**Written instruction**
Copy out each line of the records below that contains the string "Count", treating uppercase and lowercase as different.

[Records from a dataset]
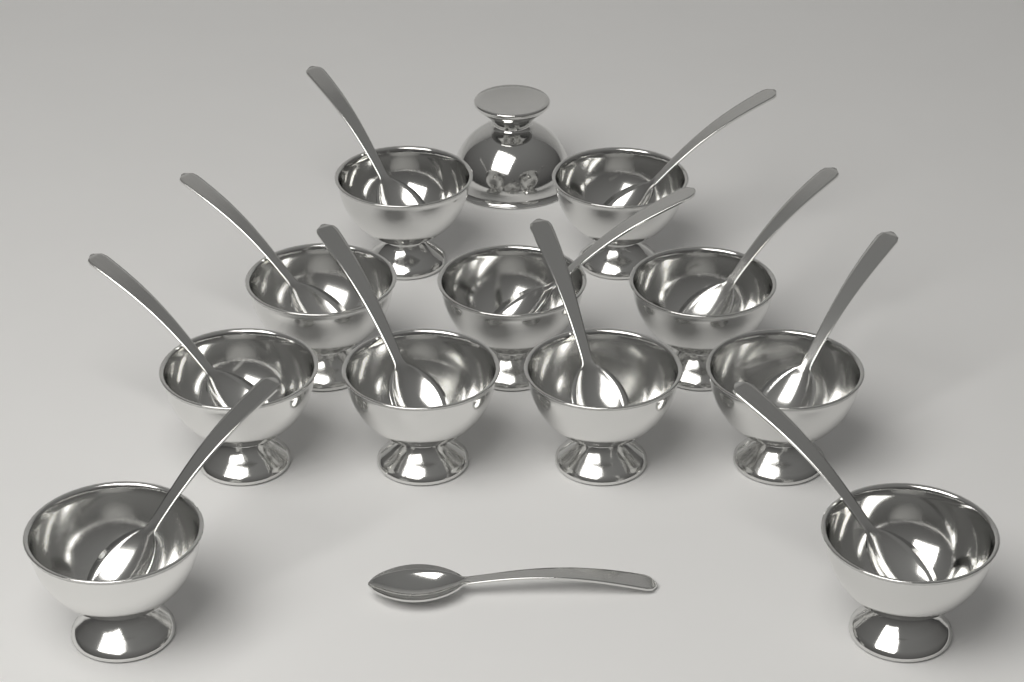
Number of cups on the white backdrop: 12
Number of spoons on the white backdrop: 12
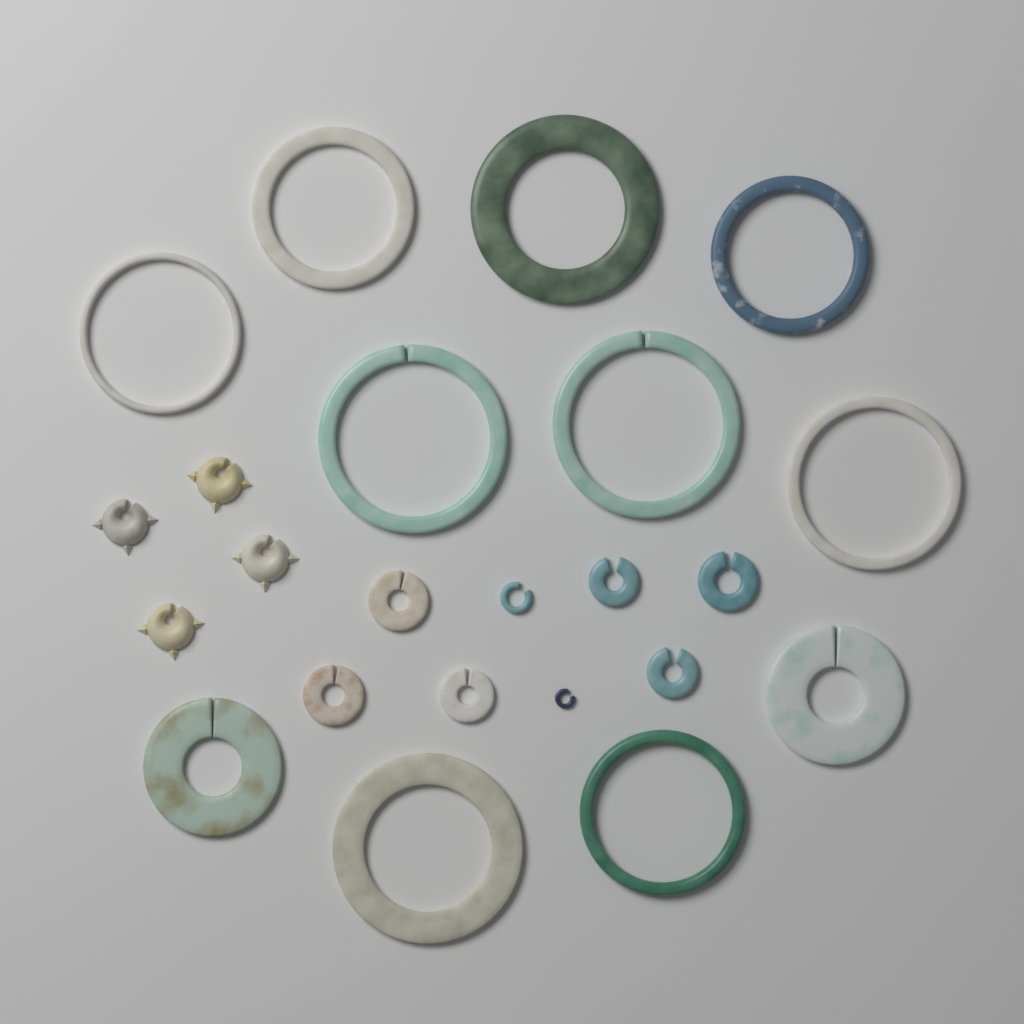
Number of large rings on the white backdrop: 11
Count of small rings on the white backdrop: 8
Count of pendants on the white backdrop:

**Response to the exercise**
Count of small rings on the white backdrop: 8
Count of pendants on the white backdrop:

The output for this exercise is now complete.